(Extracted page text data)
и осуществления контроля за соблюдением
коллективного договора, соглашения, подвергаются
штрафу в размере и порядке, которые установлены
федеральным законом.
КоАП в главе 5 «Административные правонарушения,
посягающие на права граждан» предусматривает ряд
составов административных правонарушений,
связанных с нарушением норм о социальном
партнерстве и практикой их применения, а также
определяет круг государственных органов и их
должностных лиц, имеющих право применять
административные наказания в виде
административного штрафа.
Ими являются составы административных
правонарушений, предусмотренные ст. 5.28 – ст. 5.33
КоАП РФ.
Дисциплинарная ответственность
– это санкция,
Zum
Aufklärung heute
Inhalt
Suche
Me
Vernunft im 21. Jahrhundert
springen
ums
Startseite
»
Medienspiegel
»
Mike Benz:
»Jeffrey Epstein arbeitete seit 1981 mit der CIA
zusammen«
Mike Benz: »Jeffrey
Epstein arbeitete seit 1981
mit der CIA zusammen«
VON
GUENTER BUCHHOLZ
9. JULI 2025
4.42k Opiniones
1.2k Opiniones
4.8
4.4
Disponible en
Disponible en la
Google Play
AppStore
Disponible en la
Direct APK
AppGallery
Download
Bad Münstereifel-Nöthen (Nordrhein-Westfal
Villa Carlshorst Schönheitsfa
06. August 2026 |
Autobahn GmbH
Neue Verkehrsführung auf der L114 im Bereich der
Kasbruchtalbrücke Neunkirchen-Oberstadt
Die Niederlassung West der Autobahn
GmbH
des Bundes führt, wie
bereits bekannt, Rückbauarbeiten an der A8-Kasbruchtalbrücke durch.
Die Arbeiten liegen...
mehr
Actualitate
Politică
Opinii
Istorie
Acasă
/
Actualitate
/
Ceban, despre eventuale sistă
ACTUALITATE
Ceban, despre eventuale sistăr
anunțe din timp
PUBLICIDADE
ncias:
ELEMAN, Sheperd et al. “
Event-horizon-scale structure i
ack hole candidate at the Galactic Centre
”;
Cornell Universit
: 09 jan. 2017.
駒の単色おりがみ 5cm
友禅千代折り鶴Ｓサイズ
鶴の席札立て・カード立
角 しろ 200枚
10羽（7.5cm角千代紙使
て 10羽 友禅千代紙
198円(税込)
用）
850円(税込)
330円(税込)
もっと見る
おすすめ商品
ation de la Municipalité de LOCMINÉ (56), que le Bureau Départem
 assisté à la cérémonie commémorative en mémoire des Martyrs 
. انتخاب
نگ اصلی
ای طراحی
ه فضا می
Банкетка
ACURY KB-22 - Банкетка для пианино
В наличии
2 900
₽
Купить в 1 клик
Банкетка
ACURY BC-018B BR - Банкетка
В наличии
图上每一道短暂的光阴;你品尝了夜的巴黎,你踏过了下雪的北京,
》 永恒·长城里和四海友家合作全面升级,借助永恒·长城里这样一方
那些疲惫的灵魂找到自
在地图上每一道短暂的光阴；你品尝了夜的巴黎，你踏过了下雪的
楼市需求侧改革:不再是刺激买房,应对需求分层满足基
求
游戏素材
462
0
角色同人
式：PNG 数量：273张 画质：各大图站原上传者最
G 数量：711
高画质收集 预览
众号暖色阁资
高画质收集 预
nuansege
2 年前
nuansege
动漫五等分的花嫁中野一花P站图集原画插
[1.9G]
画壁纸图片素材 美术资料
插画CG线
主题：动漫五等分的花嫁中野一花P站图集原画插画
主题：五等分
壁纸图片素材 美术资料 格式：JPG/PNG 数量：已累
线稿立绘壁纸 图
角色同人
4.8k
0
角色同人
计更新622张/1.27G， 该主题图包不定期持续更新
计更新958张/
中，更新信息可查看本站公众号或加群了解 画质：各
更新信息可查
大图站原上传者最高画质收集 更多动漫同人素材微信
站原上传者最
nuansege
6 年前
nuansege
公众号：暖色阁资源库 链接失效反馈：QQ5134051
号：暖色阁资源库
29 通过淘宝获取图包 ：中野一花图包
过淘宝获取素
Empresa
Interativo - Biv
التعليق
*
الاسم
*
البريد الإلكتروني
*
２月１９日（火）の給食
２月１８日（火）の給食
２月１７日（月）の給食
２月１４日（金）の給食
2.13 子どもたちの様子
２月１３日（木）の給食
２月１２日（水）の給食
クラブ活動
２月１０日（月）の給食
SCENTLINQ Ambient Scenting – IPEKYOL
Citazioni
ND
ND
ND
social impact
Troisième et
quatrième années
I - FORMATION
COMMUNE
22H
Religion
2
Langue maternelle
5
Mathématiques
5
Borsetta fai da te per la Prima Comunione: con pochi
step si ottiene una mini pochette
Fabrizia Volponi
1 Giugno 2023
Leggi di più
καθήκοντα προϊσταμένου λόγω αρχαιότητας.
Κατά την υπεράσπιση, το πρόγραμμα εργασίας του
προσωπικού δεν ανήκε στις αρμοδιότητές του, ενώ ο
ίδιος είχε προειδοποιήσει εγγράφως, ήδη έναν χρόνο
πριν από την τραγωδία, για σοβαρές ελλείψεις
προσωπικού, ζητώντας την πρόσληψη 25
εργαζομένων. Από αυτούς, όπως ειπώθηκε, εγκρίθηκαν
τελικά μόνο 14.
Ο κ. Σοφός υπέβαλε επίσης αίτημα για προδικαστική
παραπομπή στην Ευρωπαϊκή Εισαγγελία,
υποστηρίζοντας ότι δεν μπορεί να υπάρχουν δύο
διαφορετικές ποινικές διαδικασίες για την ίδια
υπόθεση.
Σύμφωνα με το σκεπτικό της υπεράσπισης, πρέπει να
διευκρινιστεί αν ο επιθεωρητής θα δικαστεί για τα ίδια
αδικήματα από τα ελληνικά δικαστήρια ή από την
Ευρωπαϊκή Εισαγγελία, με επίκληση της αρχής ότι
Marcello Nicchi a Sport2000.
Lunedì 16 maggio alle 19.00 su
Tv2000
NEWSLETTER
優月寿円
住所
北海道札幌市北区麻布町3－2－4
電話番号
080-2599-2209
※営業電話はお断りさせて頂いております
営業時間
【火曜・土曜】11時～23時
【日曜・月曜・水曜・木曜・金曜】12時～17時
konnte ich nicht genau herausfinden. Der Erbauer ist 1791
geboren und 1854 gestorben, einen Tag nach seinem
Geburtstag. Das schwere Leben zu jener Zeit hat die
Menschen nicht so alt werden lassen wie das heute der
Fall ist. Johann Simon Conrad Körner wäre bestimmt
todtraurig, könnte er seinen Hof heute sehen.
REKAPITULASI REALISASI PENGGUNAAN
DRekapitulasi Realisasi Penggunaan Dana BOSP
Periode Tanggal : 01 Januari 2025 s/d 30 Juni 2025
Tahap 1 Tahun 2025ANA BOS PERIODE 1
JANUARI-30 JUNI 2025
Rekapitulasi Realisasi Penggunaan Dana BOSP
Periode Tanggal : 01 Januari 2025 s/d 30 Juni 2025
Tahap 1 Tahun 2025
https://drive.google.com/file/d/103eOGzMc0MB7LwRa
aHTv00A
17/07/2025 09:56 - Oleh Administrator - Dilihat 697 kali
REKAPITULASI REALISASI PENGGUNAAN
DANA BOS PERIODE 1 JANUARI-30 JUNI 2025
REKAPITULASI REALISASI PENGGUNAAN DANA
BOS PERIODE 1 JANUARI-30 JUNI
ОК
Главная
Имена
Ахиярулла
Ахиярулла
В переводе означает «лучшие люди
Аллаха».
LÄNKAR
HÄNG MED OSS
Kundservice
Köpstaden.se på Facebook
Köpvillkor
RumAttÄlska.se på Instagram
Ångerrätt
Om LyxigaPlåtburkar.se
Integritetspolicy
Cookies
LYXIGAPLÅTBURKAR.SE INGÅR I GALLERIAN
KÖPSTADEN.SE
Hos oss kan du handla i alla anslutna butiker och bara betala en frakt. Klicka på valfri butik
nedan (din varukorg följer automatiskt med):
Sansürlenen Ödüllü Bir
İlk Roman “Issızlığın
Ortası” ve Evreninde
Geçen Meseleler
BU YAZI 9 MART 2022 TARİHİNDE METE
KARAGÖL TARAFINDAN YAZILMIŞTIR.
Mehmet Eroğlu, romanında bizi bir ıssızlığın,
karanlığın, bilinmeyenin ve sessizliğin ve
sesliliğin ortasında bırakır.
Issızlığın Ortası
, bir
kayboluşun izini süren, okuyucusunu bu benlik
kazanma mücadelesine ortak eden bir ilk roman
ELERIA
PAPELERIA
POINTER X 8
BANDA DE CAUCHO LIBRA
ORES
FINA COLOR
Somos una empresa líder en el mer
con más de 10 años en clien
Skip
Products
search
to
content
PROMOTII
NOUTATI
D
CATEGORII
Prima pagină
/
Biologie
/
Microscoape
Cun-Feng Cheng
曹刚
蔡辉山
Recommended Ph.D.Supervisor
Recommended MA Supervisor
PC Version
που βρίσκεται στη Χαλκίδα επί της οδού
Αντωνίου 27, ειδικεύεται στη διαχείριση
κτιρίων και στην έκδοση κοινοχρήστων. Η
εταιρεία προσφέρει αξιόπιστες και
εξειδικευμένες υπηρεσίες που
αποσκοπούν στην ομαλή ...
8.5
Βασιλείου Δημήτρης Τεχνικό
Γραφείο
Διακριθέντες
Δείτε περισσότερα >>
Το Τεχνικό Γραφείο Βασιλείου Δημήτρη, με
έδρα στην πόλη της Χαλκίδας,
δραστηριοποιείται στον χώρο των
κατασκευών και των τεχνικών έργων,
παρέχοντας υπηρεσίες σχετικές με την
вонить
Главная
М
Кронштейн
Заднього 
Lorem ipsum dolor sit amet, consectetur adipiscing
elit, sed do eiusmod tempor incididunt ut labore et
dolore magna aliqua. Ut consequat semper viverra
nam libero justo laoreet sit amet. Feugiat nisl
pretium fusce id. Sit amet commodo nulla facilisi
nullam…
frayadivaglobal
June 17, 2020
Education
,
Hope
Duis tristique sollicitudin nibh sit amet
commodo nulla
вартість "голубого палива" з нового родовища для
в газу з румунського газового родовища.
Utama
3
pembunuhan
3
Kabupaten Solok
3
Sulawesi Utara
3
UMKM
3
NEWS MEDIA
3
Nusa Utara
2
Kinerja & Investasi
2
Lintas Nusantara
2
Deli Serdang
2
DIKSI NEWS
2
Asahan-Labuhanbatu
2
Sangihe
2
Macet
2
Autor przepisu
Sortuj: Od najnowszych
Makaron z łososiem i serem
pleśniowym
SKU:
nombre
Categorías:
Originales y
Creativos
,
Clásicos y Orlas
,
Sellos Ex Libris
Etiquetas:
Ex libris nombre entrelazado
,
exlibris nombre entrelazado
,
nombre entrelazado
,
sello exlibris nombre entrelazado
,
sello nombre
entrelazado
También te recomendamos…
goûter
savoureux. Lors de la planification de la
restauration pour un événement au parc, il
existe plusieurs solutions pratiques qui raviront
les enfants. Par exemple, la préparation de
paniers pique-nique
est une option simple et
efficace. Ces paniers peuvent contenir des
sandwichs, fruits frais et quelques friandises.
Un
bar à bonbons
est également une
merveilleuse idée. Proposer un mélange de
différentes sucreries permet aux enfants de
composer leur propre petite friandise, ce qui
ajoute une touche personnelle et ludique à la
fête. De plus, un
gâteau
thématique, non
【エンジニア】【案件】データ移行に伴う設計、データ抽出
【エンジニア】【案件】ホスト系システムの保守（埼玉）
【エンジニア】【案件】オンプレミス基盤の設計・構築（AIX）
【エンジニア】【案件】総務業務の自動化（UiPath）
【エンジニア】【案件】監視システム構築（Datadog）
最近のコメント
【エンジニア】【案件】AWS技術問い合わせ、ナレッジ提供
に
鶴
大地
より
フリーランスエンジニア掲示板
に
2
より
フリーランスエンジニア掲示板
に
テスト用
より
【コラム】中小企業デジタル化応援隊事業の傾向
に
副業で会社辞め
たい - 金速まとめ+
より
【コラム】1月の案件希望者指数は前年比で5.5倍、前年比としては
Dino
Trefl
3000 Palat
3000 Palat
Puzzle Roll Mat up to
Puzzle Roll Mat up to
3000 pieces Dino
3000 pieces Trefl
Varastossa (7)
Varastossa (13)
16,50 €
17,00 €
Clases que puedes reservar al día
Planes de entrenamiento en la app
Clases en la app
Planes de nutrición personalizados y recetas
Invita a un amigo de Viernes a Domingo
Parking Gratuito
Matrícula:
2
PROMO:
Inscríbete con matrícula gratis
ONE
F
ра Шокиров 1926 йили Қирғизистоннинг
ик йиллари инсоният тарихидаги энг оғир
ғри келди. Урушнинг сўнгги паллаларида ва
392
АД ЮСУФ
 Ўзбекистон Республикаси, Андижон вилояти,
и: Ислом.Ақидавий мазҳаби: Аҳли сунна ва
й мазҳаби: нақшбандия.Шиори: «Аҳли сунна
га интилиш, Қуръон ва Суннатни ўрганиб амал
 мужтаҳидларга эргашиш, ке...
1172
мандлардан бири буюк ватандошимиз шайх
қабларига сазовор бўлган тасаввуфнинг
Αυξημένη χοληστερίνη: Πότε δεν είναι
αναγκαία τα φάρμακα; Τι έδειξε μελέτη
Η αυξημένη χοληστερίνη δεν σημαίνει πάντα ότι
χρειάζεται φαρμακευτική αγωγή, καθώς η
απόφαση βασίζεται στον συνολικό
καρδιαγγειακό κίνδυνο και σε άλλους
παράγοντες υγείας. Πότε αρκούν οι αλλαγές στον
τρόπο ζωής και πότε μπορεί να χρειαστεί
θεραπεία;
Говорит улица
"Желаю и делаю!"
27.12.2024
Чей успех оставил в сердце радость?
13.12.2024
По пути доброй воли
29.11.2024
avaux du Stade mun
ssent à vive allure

TASK INSTRUCTIONS: Copy, exactly as written, the lines above, beginning with the one that contains "sello nombre" and ending with the last.

SOLUTION TO THIS PROBLEM:
sello nombre
entrelazado
También te recomendamos…
goûter
savoureux. Lors de la planification de la
restauration pour un événement au parc, il
existe plusieurs solutions pratiques qui raviront
les enfants. Par exemple, la préparation de
paniers pique-nique
est une option simple et
efficace. Ces paniers peuvent contenir des
sandwichs, fruits frais et quelques friandises.
Un
bar à bonbons
est également une
merveilleuse idée. Proposer un mélange de
différentes sucreries permet aux enfants de
composer leur propre petite friandise, ce qui
ajoute une touche personnelle et ludique à la
fête. De plus, un
gâteau
thématique, non
【エンジニア】【案件】データ移行に伴う設計、データ抽出
【エンジニア】【案件】ホスト系システムの保守（埼玉）
【エンジニア】【案件】オンプレミス基盤の設計・構築（AIX）
【エンジニア】【案件】総務業務の自動化（UiPath）
【エンジニア】【案件】監視システム構築（Datadog）
最近のコメント
【エンジニア】【案件】AWS技術問い合わせ、ナレッジ提供
に
鶴
大地
より
フリーランスエンジニア掲示板
に
2
より
フリーランスエンジニア掲示板
に
テスト用
より
【コラム】中小企業デジタル化応援隊事業の傾向
に
副業で会社辞め
たい - 金速まとめ+
より
【コラム】1月の案件希望者指数は前年比で5.5倍、前年比としては
Dino
Trefl
3000 Palat
3000 Palat
Puzzle Roll Mat up to
Puzzle Roll Mat up to
3000 pieces Dino
3000 pieces Trefl
Varastossa (7)
Varastossa (13)
16,50 €
17,00 €
Clases que puedes reservar al día
Planes de entrenamiento en la app
Clases en la app
Planes de nutrición personalizados y recetas
Invita a un amigo de Viernes a Domingo
Parking Gratuito
Matrícula:
2
PROMO:
Inscríbete con matrícula gratis
ONE
F
ра Шокиров 1926 йили Қирғизистоннинг
ик йиллари инсоният тарихидаги энг оғир
ғри келди. Урушнинг сўнгги паллаларида ва
392
АД ЮСУФ
 Ўзбекистон Республикаси, Андижон вилояти,
и: Ислом.Ақидавий мазҳаби: Аҳли сунна ва
й мазҳаби: нақшбандия.Шиори: «Аҳли сунна
га интилиш, Қуръон ва Суннатни ўрганиб амал
 мужтаҳидларга эргашиш, ке...
1172
мандлардан бири буюк ватандошимиз шайх
қабларига сазовор бўлган тасаввуфнинг
Αυξημένη χοληστερίνη: Πότε δεν είναι
αναγκαία τα φάρμακα; Τι έδειξε μελέτη
Η αυξημένη χοληστερίνη δεν σημαίνει πάντα ότι
χρειάζεται φαρμακευτική αγωγή, καθώς η
απόφαση βασίζεται στον συνολικό
καρδιαγγειακό κίνδυνο και σε άλλους
παράγοντες υγείας. Πότε αρκούν οι αλλαγές στον
τρόπο ζωής και πότε μπορεί να χρειαστεί
θεραπεία;
Говорит улица
"Желаю и делаю!"
27.12.2024
Чей успех оставил в сердце радость?
13.12.2024
По пути доброй воли
29.11.2024
avaux du Stade mun
ssent à vive allure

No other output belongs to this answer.